Institutsprofil

Die Forschung am Institut für Kernphysik der Johannes Gutenberg-Universität Mainz zielt auf ein Verständnis der Phänomene und Wechselwirkungen von Hadronen, also von Mesonen und Baryonen. Nach heutigem Kenntnisstand handelt es sich bei diesen Objekten um Vielteilchenzustände von Quarks und Gluonen, die gemäß der starken Wechselwirkung gebunden sind. Im naiven Quarkmodell bestehen Mesonen aus einem Quark-Antiquark-Paar, wohingegen Baryonen aus drei Quarks zusammengesetzt sind. Wir wissen jedoch, dass die Masse der Hadronen um ein Vielfaches größer ist als die Masse der Konstituenten-Quarks, was qualitativ durch die Dynamik der starken Wechselwirkung beschrieben wird. Ein quantitativer Zugang ist jedoch bisher nicht möglich. Die quantenfeldtheoretische Beschreibung der starken Wechselwirkung, die Quantenchromodynamik (QCD), zeichnet sich durch eine kleine Kopplungskonstante bei kleinen Quark-Abständen bzw. großen Impulsüberträgen aus (sog. asymptotische Freiheit) und wurde in diesem Regime in Hochenergiephysik-Experimenten erfolgreich getestet. Die Situation ist in krassem Gegensatz zu dem Verständnis der starken Wechselwirkung bei großen Abständen bzw. kleinen Impulsüberträgen. Hier ist die Kopplungskonstante der QCD groß aufgrund der Selbstwechselwirkung der farbgeladenen Gluonen und eine störungstheoretische Beschreibung der QCD ist nicht möglich. In diesem Regime des Confinement, das zur Bindung der Hadronen führt, aber theoretisch bisher unverstanden ist, werden effektive Feldtheorien bzw. in letzter Zeit auch mit zunehmendem Erfolg ab-initio-Rechnungen gemäß der Gittereichtheorie herangezogen.

Am Institut für Kernphysik werden Präzisionsmessungen und Präzisionsrechnungen durchgeführt, um die Theorie der starken Wechselwirkung bei kleinen Impulsüberträgen zu testen. Dabei wird eine größere Anzahl von wohl definierten Observablen, die der Messung zugänglich sind, detailliert untersucht. Dies sind u.a.
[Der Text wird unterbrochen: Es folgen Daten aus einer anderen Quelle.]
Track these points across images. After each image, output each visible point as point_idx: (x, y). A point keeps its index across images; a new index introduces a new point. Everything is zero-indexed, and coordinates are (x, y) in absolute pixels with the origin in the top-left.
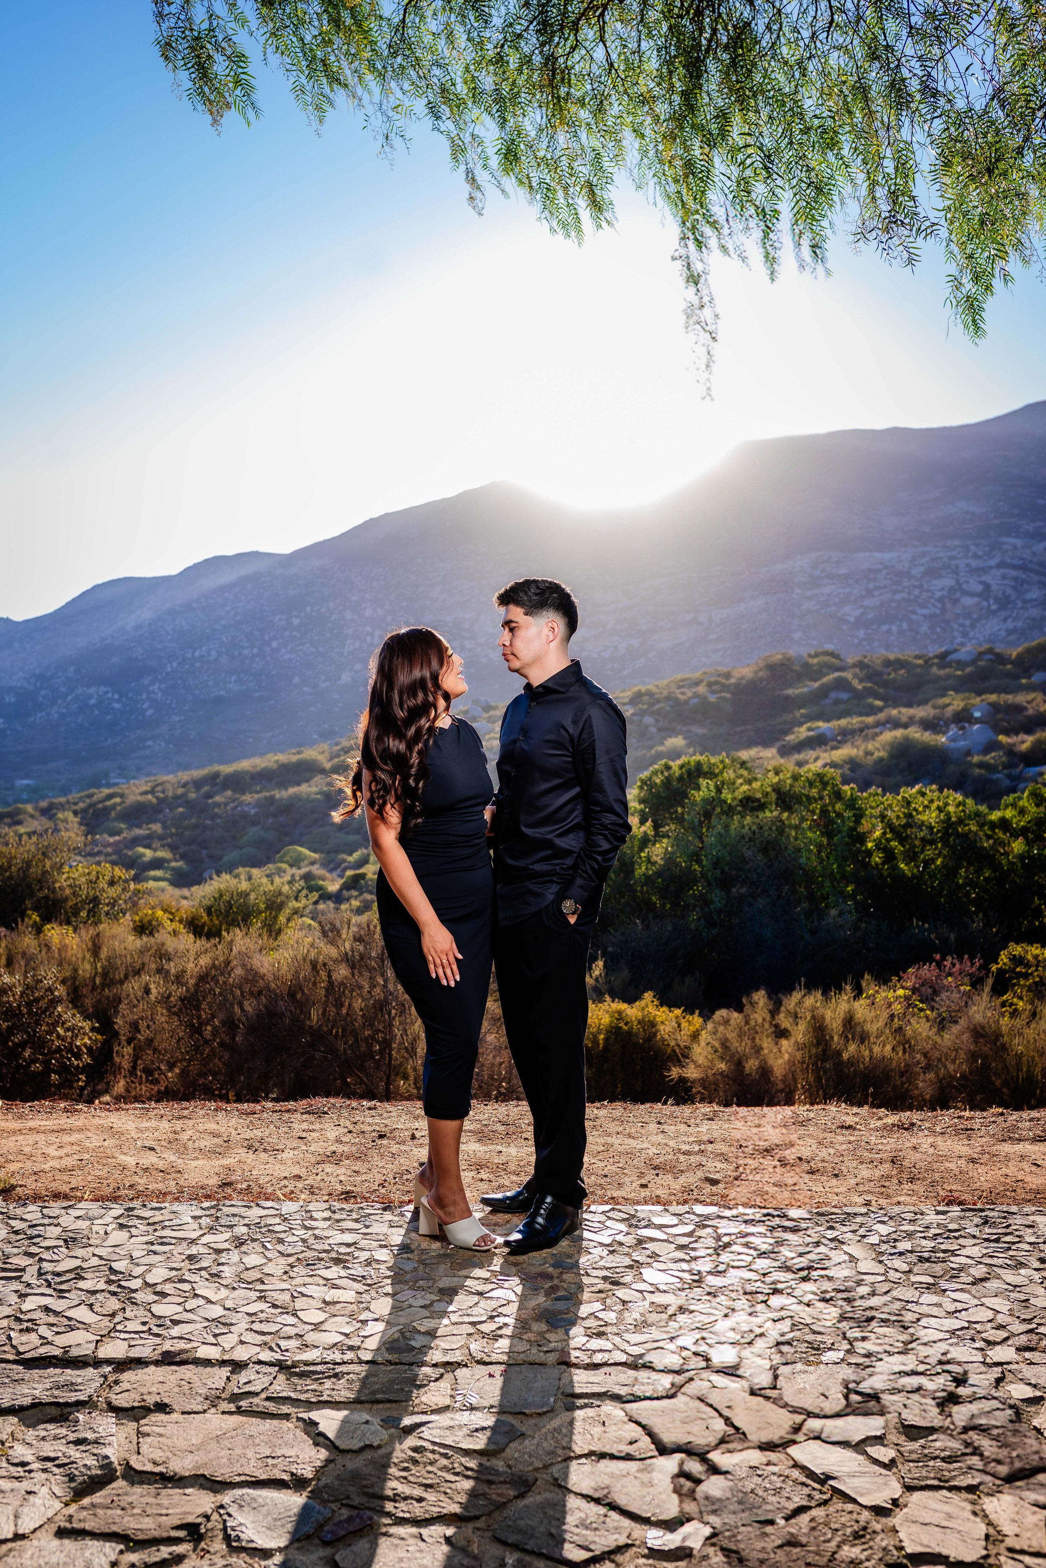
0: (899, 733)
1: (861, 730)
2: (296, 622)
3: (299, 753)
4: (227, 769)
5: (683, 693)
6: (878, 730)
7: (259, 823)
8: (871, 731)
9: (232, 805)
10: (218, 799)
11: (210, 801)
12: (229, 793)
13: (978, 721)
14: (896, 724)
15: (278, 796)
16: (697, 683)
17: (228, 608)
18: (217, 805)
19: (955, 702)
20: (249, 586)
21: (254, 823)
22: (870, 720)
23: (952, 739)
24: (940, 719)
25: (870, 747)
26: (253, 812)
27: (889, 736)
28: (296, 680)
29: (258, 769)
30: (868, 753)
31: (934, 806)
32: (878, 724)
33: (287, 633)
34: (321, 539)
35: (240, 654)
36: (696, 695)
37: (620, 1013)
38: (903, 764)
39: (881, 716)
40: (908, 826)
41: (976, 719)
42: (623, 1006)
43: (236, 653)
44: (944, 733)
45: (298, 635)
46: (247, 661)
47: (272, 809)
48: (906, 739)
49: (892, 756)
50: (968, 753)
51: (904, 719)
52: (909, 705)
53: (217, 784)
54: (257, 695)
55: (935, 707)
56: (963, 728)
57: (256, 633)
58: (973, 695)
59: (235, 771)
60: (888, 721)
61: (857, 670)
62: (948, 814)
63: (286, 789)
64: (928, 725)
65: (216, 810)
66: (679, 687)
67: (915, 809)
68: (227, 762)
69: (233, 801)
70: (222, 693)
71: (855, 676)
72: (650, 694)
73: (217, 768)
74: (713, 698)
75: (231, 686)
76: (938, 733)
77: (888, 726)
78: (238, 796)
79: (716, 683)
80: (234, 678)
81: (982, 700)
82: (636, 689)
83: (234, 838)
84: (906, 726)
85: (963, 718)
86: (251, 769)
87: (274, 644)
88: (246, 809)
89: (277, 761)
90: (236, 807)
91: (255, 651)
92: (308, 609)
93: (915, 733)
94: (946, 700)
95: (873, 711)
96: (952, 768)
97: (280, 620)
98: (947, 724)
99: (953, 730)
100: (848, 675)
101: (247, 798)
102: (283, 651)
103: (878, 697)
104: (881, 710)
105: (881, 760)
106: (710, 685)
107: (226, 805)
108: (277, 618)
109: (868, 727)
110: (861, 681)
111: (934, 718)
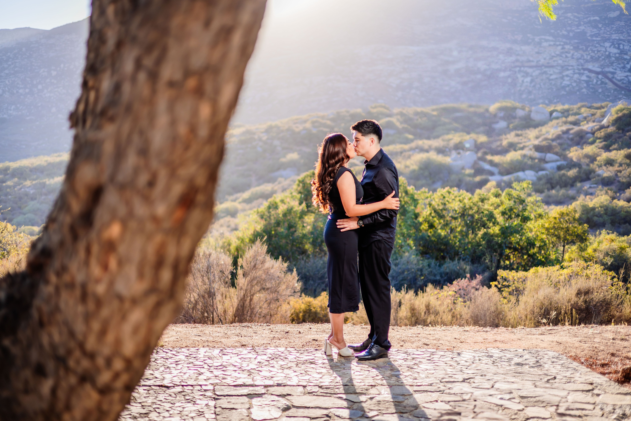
0: (423, 156)
1: (401, 153)
2: (54, 73)
3: (59, 156)
4: (14, 165)
5: (297, 127)
6: (411, 153)
7: (35, 199)
8: (407, 154)
9: (18, 187)
10: (9, 183)
11: (4, 184)
12: (16, 179)
13: (468, 149)
14: (422, 150)
15: (48, 183)
16: (305, 121)
17: (10, 63)
18: (9, 187)
19: (455, 138)
20: (24, 49)
21: (33, 199)
22: (406, 147)
23: (454, 160)
24: (446, 147)
25: (408, 163)
26: (32, 192)
27: (419, 157)
28: (54, 110)
29: (35, 165)
30: (406, 167)
31: (457, 199)
32: (411, 149)
33: (48, 80)
34: (71, 22)
35: (17, 92)
36: (305, 129)
37: (310, 302)
38: (426, 173)
39: (413, 145)
40: (444, 209)
41: (467, 148)
42: (311, 299)
43: (15, 92)
44: (449, 156)
45: (55, 82)
46: (22, 97)
47: (44, 191)
48: (429, 159)
49: (421, 169)
50: (463, 168)
51: (426, 147)
52: (428, 138)
53: (8, 174)
54: (28, 118)
55: (443, 140)
56: (459, 153)
57: (28, 79)
58: (465, 134)
59: (20, 166)
60: (417, 148)
61: (399, 117)
62: (464, 204)
63: (53, 178)
64: (440, 151)
65: (8, 190)
66: (295, 123)
67: (448, 201)
68: (14, 160)
69: (19, 185)
70: (5, 116)
71: (398, 120)
72: (277, 127)
73: (7, 164)
74: (314, 131)
75: (11, 112)
76: (446, 155)
77: (417, 150)
78: (22, 181)
79: (316, 122)
80: (13, 107)
81: (471, 137)
82: (269, 123)
83: (20, 208)
84: (427, 151)
85: (459, 147)
86: (30, 165)
87: (40, 87)
88: (27, 190)
89: (46, 161)
90: (21, 189)
91: (27, 90)
92: (62, 66)
93: (433, 156)
94: (450, 136)
95: (407, 141)
96: (453, 177)
97: (44, 71)
98: (450, 150)
99: (454, 154)
100: (394, 120)
101: (28, 183)
102: (45, 91)
103: (410, 133)
104: (412, 141)
105: (414, 171)
106: (313, 123)
107: (14, 187)
108: (42, 71)
109: (405, 151)
110: (401, 123)
111: (443, 147)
Formfaktoren, Polarisierbarkeiten, Polarisationsobservablen sowie Observablen der Flavour-Struktur von Hadronen und deren Symmetrien, als auch deren Massenspektrum.

Untersuchungen dieser Art dienen nicht nur dem Verständnis der QCD bei niedrigen Energien, sondern sind auch von Bedeutung für das Standardmodell der Teilchenphysik generell, da die ungenügende Kenntnis der starken Wechselwirkung z.B. wichtige Präzisionstests des elektroschwachen Standardmodells limitiert und somit die Suche nach Erweiterungen des Standardmodells limitieren. Beispiele für wichtige Präzisionsvariablen aus diesem Bereich sind das anomale magnetische Moment des Myons sowie die laufende elektromagnetische Feinstrukturkonstante, deren theoretische Kenntnis durch die hadronische Vakuumpolarisation beschränkt ist, und der limitierende Faktor für Hochpräzisionstest des Standardmodells ist. Auch die Extraktion von CKM-Parametern an den B-Fabriken ist signifikant durch hadronische Unsicherheiten limitiert.